On the partnership side, we see only two things – working proof of concept and how unique they are. We have demo days that we run once a quarter, which are theme based and range from KYC to digital lending. When we do these, the assumption is that not all of this innovation will happen within a bank. But there are few bright people who have built a product but can’t take forward after a certain level.

Depending on the need, we either partner with them and use them as a procure model, or we invest in them.

For me the partnership model is a discovery model of things which a banker might not originate and somebody has taken that idea to a certain level.

If someone wants to build a unique model and they are not able to scale it up and if I can take it to my 25 million unique customers, I’ve to protect myself so I take equity. I become dependent on that solution.

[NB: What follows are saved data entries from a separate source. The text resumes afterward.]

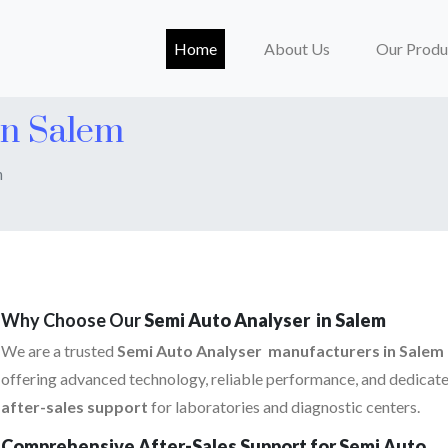
(current)
Home
About Us
Our Produ
In Salem
m
Why Choose Our
Semi Auto Analyser in Salem
We are a trusted
Semi Auto Analyser manufacturers in Salem
offering advanced technology, reliable performance, and dedicat
after-sales support
for laboratories and diagnostic centers.
Comprehensive After-Sales Support for Semi Auto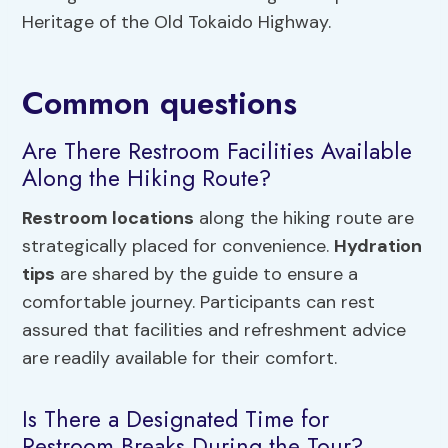
Heritage of the Old Tokaido Highway.
Common questions
Are There Restroom Facilities Available
Along the Hiking Route?
Restroom locations
along the hiking route are
strategically placed for convenience.
Hydration
tips
are shared by the guide to ensure a
comfortable journey. Participants can rest
assured that facilities and refreshment advice
are readily available for their comfort.
Is There a Designated Time for
Restroom Breaks During the Tour?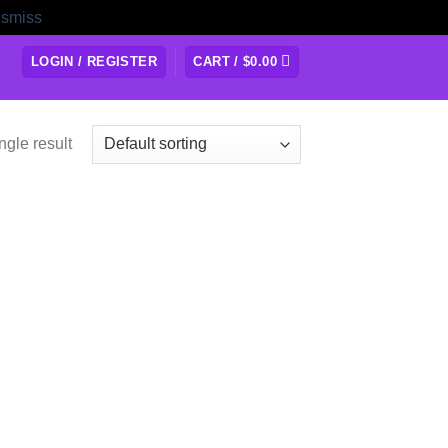
ismiss
LOGIN / REGISTER
CART /
$
0.00
ngle result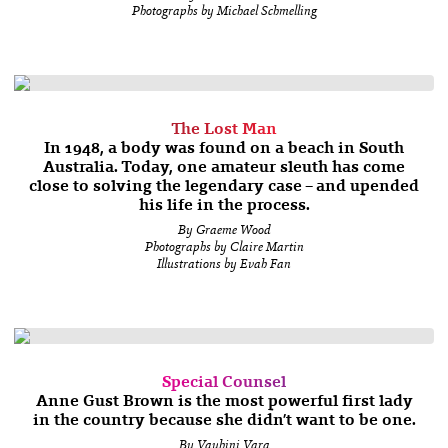
Photographs by Michael Schmelling
The Lost Man
In 1948, a body was found on a beach in South
Australia. Today, one amateur sleuth has come
close to solving the legendary case – and upended
his life in the process.
By Graeme Wood
Photographs by Claire Martin
Illustrations by Evah Fan
Special Counsel
Anne Gust Brown is the most powerful first lady
in the country because she didn’t want to be one.
By Vauhini Vara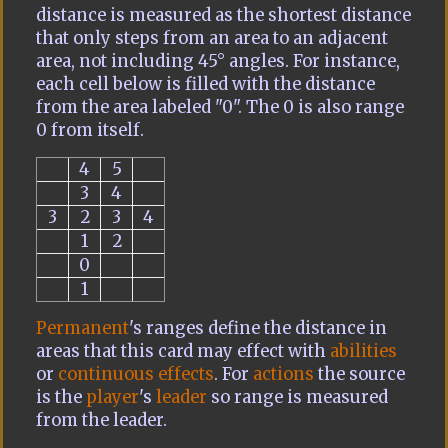
distance is measured as the shortest distance
that only steps from an area to an adjacent
area, not including 45° angles. For instance,
each cell below is filled with the distance
from the area labeled "0". The 0 is also range
0 from itself.
4
5
3
4
3
2
3
4
1
2
0
1
Permanent
's ranges define the distance in
areas that this card may effect with
abilities
or
continuous effects
. For
actions
the source
is the
player
's
leader
so range is measured
from the leader.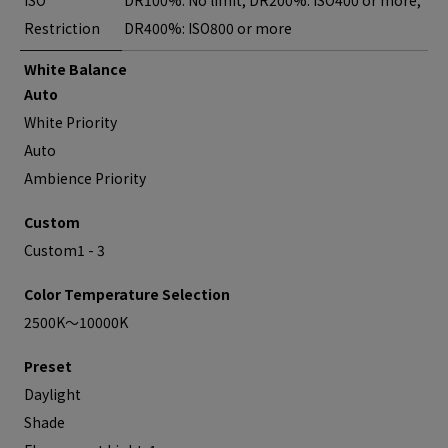
ISO
DR100%: No limit, DR200%: ISO400 or more,
Restriction
DR400%: ISO800 or more
White Balance
Auto
White Priority
Auto
Ambience Priority
Custom
Custom1 - 3
Color Temperature Selection
2500K～10000K
Preset
Daylight
Shade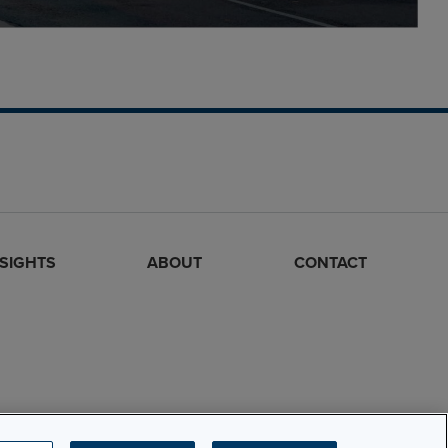
NSIGHTS
ABOUT
CONTACT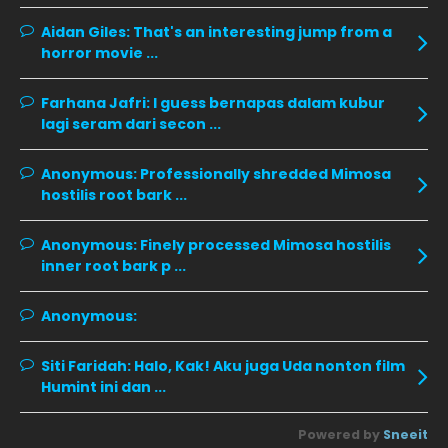
November 2019
13
Aidan Giles:
That's an interesting jump from a
horror movie ...
October 2019
14
September 2019
9
Farhana Jafri:
I guess bernapas dalam kubur
lagi seram dari secon ...
August 2019
10
July 2019
9
Anonymous:
Professionally shredded Mimosa
hostilis root bark ...
June 2019
6
May 2019
18
Anonymous:
Finely processed Mimosa hostilis
inner root bark p ...
April 2019
13
March 2019
9
Anonymous:
February 2019
9
Siti Faridah:
Halo, Kak! Aku juga Uda nonton film
January 2019
10
Humint ini dan ...
December 2018
15
Powered by
Sneeit
November 2018
11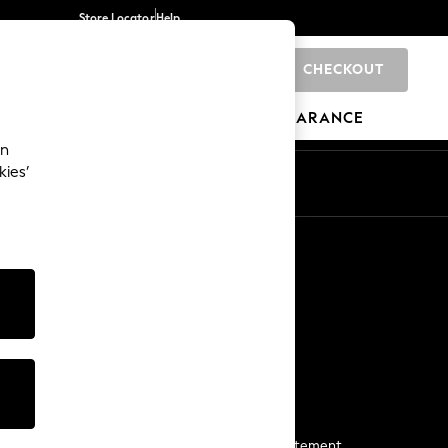
Store Locator
Help
CHECKOUT
0
BRANDS
GIFTS
SPORTS
CLEARANCE
an
kies’
Start a Chat
For general enquiries
More From Next
Next App
The Company
Media & Press
Business 2 Business
NEXT Careers
View Our Modern Slavery Statement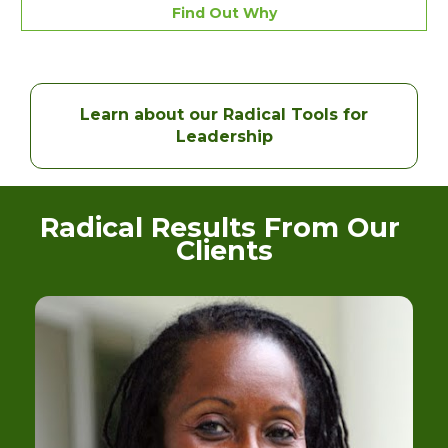
Find Out Why
Learn about our Radical Tools for
Leadership
Radical Results From Our 
Clients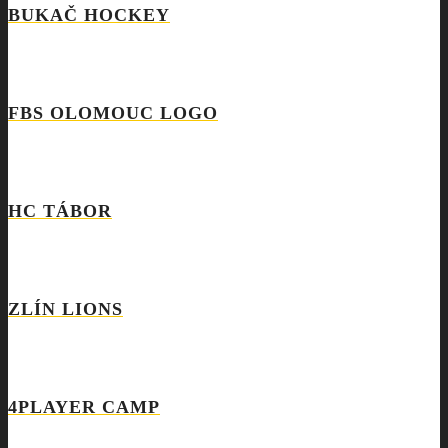
BUKAČ HOCKEY
FBS OLOMOUC LOGO
HC TÁBOR
ZLÍN LIONS
4PLAYER CAMP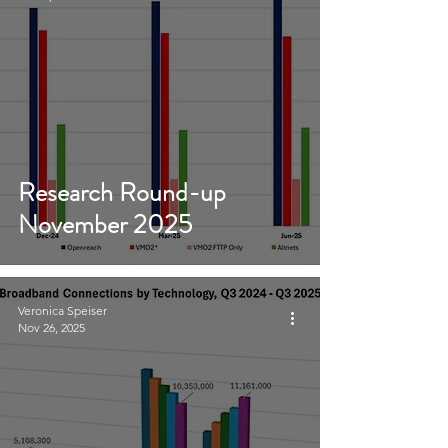
Research Round-up
November 2025
Veronica Speiser
Nov 26, 2025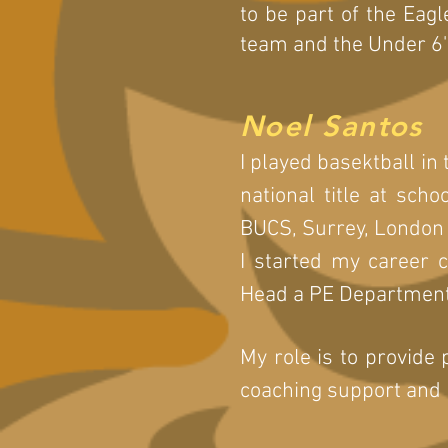
to be part of the Eagl
team and the Under 6'
Noel Santos
I played basektball in
national title at sch
BUCS, Surrey, London
I started my career
Head a PE Department
My role is to provide 
coaching support and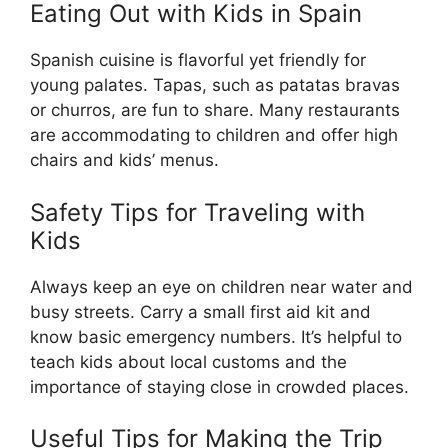
Eating Out with Kids in Spain
Spanish cuisine is flavorful yet friendly for
young palates. Tapas, such as patatas bravas
or churros, are fun to share. Many restaurants
are accommodating to children and offer high
chairs and kids’ menus.
Safety Tips for Traveling with
Kids
Always keep an eye on children near water and
busy streets. Carry a small first aid kit and
know basic emergency numbers. It’s helpful to
teach kids about local customs and the
importance of staying close in crowded places.
Useful Tips for Making the Trip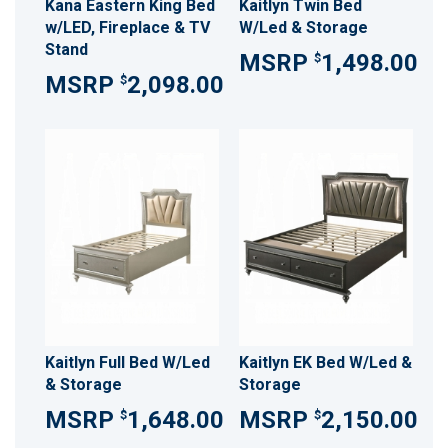
Kana Eastern King Bed
Kaitlyn Twin Bed
w/LED, Fireplace & TV
W/Led & Storage
Stand
1,498.00
$
2,098.00
$
Kaitlyn Full Bed W/Led
Kaitlyn EK Bed W/Led &
& Storage
Storage
1,648.00
2,150.00
$
$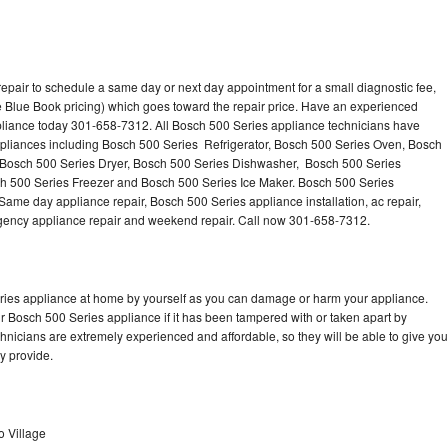
epair to schedule a same day or next day appointment for a small diagnostic fee,
 Blue Book pricing) which goes toward the repair price. Have an experienced
pliance today 301-658-7312. All Bosch 500 Series appliance technicians have
appliances including Bosch 500 Series Refrigerator, Bosch 500 Series Oven, Bosch
 Bosch 500 Series Dryer, Bosch 500 Series Dishwasher, Bosch 500 Series
 500 Series Freezer and Bosch 500 Series Ice Maker. Bosch 500 Series
Same day appliance repair, Bosch 500 Series appliance installation, ac repair,
mergency appliance repair and weekend repair. Call now 301-658-7312.
eries appliance at home by yourself as you can damage or harm your appliance.
ur Bosch 500 Series appliance if it has been tampered with or taken apart by
nicians are extremely experienced and affordable, so they will be able to give you
ey provide.
o Village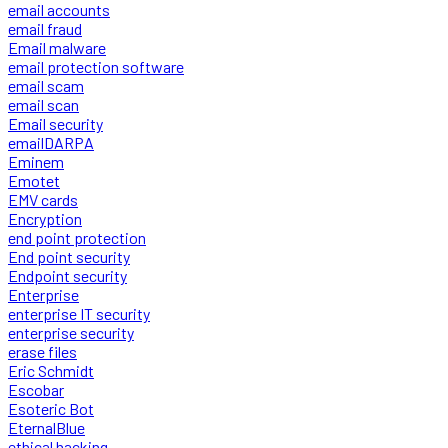
email accounts
email fraud
Email malware
email protection software
email scam
email scan
Email security
emailDARPA
Eminem
Emotet
EMV cards
Encryption
end point protection
End point security
Endpoint security
Enterprise
enterprise IT security
enterprise security
erase files
Eric Schmidt
Escobar
Esoteric Bot
EternalBlue
ethical hacking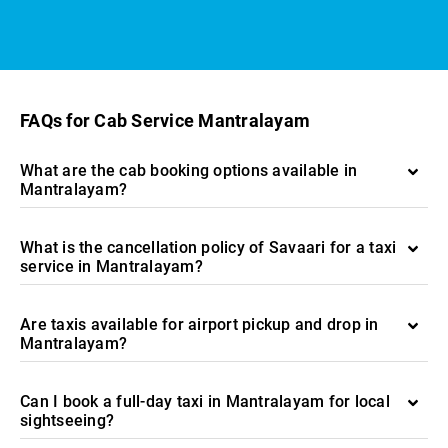
FAQs for Cab Service Mantralayam
What are the cab booking options available in
Mantralayam?
What is the cancellation policy of Savaari for a taxi
service in Mantralayam?
Are taxis available for airport pickup and drop in
Mantralayam?
Can I book a full-day taxi in Mantralayam for local
sightseeing?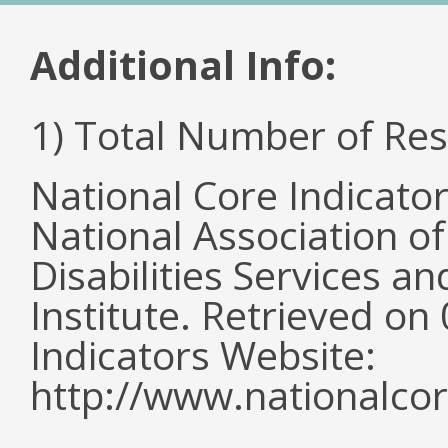
Additional Info:
1) Total Number of Re
National Core Indicato
National Association o
Disabilities Services 
Institute. Retrieved o
Indicators Website:
http://www.nationalcor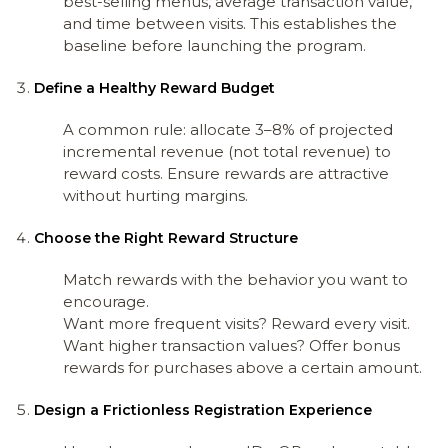
best-selling menus, average transaction value,
and time between visits. This establishes the
baseline before launching the program.
Define a Healthy Reward Budget
A common rule: allocate 3–8% of projected
incremental revenue (not total revenue) to
reward costs. Ensure rewards are attractive
without hurting margins.
Choose the Right Reward Structure
Match rewards with the behavior you want to
encourage.
Want more frequent visits? Reward every visit.
Want higher transaction values? Offer bonus
rewards for purchases above a certain amount.
Design a Frictionless Registration Experience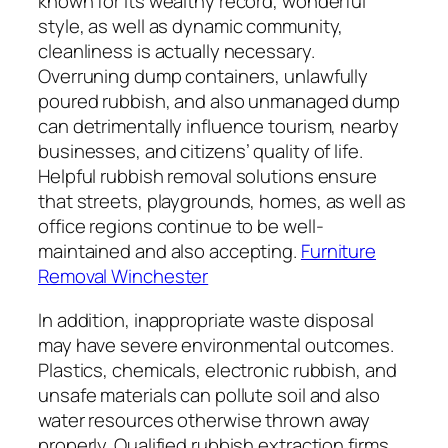
known for its wealthy record, wonderful
style, as well as dynamic community,
cleanliness is actually necessary.
Overruning dump containers, unlawfully
poured rubbish, and also unmanaged dump
can detrimentally influence tourism, nearby
businesses, and citizens’ quality of life.
Helpful rubbish removal solutions ensure
that streets, playgrounds, homes, as well as
office regions continue to be well-
maintained and also accepting.
Furniture
Removal Winchester
In addition, inappropriate waste disposal
may have severe environmental outcomes.
Plastics, chemicals, electronic rubbish, and
unsafe materials can pollute soil and also
water resources otherwise thrown away
properly. Qualified rubbish extraction firms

We have invested in companies like Fingpay which lets merchants accept payments through biometric payments, and also invested in Bengaluru-based Arteria Technologies, which offers supply chain solution on cloud and payments.

So, these are the way we pick up opportunities, which the bank might not do itself but gives us a good position to be a part of an existing ecosystem and thereby give us adjacent markets in our products.

We have invested in close to six startups and partnered with 14-16 others. We also have an incubation-based model of demo day where startups work for six months with us and understand our processes.

YS: Could you elaborate on the Rs 100 crore fund for startups?

MB: We have a Rs 100 crore fund and started this six to seven months back and have started seeing traction. We have already deployed close to Rs 40 crore and have a reasonably good pipeline across lending, digital KYC, Artificial Intelligence. The way things are looking, we should be able to exhaust this fund by December-end.

YS: What are the other technology opportunities which ICICI Bank is looking at? 

MB: Artificial Intelligence is an interesting area we are actively looking at, as we look to move from chatbots to voice assistants. But AI on the robotic process automation front and chatbot side is becoming a little mundane.

Moving AI from text to voice is one keen challenge. India is reasonably comfortable with texting and opening it to speech will take it to a completely different level. The second sphere is taking AI in Robotic Process Automation (RPA) to even more complex decision making, where both data quality and rules and process are equally ambiguous.

YS: What is ICICI looking at in terms of technology for financial inclusion and building for the next billon? 

MB: On the inclusion side, there is still work to be done. We have an application called ‘Mera iMobile’ where language has been the story. Voice being a big thing applies for this application. And if that happens the scale of transactions definitely go up. Rural areas are still driven through feature phones and we have used Unstructured Supplementary Service Data (USSD) as a template through some telecom players.

However, these are not technologies which will hit the grassroot directly. That we will continue to do with our 500-600 villages, while combining innovation from the labs.